Activity: Which lines of the records contain "with"? Collect every one of them.

Entries shown:

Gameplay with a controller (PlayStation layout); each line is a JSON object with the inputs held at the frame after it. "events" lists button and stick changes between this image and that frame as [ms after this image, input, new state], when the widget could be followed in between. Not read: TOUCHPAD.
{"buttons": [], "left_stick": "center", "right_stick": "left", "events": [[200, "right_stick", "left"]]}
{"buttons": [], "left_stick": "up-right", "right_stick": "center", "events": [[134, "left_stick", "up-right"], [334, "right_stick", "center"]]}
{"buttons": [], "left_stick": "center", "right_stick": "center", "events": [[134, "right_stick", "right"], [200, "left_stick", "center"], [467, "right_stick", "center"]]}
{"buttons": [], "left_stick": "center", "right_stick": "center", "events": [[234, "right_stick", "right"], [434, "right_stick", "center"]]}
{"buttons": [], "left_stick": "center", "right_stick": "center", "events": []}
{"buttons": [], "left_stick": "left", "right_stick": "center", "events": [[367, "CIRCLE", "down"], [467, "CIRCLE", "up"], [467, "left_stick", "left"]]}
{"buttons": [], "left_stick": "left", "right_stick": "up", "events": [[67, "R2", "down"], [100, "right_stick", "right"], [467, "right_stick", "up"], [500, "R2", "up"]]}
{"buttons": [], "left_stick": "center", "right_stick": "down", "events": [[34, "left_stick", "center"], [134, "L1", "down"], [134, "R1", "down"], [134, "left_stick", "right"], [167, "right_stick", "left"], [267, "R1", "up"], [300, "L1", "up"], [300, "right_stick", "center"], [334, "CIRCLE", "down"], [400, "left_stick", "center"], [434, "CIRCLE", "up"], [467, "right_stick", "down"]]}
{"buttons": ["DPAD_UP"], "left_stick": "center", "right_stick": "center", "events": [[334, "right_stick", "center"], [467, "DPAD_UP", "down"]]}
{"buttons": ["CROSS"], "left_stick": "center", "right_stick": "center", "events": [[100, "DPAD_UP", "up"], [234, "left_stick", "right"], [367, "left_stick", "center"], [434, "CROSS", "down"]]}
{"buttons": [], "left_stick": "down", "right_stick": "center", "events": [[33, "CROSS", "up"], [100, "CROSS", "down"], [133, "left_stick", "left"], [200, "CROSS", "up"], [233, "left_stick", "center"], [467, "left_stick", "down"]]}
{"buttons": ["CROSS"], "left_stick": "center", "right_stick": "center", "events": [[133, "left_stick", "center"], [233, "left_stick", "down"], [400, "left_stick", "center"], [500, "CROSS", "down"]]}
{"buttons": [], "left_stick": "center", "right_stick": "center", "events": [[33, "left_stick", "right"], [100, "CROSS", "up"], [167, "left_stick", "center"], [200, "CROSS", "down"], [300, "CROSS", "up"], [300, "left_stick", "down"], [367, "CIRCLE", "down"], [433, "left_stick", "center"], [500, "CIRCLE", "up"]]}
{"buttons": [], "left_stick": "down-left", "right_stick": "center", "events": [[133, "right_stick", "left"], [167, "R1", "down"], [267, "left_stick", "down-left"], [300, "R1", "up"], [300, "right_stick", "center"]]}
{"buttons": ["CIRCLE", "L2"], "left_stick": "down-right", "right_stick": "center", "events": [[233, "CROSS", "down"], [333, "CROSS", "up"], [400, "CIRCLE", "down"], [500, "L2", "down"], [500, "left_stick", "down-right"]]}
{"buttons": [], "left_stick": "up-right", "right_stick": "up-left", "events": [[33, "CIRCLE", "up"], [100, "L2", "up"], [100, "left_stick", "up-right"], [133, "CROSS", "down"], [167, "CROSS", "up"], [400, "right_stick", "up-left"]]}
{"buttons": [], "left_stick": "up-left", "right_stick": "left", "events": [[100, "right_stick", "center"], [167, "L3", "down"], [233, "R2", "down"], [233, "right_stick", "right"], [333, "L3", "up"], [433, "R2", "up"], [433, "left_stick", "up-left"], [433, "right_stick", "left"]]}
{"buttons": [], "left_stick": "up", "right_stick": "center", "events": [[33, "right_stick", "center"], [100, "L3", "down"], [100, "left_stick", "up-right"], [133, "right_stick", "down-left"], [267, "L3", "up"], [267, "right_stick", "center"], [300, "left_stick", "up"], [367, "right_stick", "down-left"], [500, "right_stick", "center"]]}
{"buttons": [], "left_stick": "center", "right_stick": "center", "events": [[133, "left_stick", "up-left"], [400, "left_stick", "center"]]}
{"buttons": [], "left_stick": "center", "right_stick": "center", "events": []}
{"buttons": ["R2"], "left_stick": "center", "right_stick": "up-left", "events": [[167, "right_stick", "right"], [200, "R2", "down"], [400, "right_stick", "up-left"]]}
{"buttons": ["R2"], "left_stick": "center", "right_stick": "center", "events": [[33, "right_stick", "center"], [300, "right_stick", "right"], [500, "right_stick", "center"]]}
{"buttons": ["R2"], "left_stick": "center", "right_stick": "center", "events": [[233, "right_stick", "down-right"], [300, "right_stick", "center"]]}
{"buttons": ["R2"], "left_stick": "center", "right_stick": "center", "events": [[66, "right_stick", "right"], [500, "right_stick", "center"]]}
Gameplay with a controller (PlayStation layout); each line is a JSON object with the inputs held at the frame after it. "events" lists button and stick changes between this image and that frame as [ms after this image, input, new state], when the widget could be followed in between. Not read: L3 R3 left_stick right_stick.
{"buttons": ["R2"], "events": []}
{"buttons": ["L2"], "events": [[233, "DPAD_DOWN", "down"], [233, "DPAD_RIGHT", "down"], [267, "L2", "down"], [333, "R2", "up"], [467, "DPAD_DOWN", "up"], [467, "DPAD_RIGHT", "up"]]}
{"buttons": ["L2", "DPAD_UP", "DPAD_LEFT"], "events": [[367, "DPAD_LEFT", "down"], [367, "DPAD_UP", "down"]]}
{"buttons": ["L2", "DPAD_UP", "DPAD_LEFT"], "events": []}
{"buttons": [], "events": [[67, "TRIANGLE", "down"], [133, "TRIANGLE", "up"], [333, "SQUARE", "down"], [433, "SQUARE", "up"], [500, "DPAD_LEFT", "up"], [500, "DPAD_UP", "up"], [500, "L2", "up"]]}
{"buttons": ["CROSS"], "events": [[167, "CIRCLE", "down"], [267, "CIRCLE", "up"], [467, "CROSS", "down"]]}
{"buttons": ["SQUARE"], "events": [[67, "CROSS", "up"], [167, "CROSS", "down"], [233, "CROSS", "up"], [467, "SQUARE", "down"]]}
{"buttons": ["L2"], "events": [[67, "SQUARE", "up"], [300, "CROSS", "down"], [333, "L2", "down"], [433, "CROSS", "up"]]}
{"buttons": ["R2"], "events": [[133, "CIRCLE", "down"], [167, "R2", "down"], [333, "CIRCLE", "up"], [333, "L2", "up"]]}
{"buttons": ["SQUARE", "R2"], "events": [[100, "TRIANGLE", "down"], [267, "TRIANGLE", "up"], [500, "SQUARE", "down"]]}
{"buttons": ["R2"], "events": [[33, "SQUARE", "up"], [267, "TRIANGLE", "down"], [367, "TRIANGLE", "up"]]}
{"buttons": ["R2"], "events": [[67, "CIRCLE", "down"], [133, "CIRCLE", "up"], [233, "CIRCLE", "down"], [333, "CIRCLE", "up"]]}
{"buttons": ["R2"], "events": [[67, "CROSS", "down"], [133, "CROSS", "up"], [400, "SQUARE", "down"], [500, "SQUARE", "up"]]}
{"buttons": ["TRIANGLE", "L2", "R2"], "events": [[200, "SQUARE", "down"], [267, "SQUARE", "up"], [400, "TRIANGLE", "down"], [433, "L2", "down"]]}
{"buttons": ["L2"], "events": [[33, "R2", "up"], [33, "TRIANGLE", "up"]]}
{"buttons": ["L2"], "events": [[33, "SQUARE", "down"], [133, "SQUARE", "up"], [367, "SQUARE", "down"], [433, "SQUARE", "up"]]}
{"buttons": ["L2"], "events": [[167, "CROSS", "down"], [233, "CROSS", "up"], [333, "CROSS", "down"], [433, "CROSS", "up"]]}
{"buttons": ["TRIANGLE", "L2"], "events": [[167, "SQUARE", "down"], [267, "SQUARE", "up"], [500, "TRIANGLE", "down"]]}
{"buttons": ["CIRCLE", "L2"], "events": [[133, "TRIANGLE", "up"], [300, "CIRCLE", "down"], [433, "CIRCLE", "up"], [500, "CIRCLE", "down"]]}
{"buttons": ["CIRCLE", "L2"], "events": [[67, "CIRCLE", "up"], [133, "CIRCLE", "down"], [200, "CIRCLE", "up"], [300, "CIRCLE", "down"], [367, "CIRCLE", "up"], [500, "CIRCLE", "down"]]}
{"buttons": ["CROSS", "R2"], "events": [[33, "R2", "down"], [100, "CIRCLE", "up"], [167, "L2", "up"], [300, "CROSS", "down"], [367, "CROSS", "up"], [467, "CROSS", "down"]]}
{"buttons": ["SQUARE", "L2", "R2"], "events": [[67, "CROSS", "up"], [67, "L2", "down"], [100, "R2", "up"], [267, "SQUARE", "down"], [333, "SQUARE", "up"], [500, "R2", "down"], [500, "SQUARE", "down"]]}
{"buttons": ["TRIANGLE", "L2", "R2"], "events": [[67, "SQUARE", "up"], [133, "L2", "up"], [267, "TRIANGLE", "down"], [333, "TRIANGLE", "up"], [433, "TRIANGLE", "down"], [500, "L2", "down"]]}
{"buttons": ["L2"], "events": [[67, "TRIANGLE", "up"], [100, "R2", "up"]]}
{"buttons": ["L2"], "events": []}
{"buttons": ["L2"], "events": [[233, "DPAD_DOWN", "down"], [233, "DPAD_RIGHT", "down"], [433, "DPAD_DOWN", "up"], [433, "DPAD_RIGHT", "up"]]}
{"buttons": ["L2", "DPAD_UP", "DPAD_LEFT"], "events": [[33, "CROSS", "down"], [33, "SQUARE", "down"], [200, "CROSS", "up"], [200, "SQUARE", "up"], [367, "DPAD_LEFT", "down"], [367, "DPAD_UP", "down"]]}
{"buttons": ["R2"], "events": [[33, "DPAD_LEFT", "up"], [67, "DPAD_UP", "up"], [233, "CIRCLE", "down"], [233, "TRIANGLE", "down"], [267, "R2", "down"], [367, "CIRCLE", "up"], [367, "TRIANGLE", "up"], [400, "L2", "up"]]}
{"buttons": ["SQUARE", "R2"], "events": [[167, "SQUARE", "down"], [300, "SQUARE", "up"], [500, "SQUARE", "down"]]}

Exercise result:
Gameplay with a controller (PlayStation layout); each line is a JSON object with the inputs held at the frame after it. "events" lists button and stick changes between this image and that frame as [ms after this image, input, new state], when the widget could be followed in between. Not read: TOUCHPAD.
Gameplay with a controller (PlayStation layout); each line is a JSON object with the inputs held at the frame after it. "events" lists button and stick changes between this image and that frame as [ms after this image, input, new state], when the widget could be followed in between. Not read: L3 R3 left_stick right_stick.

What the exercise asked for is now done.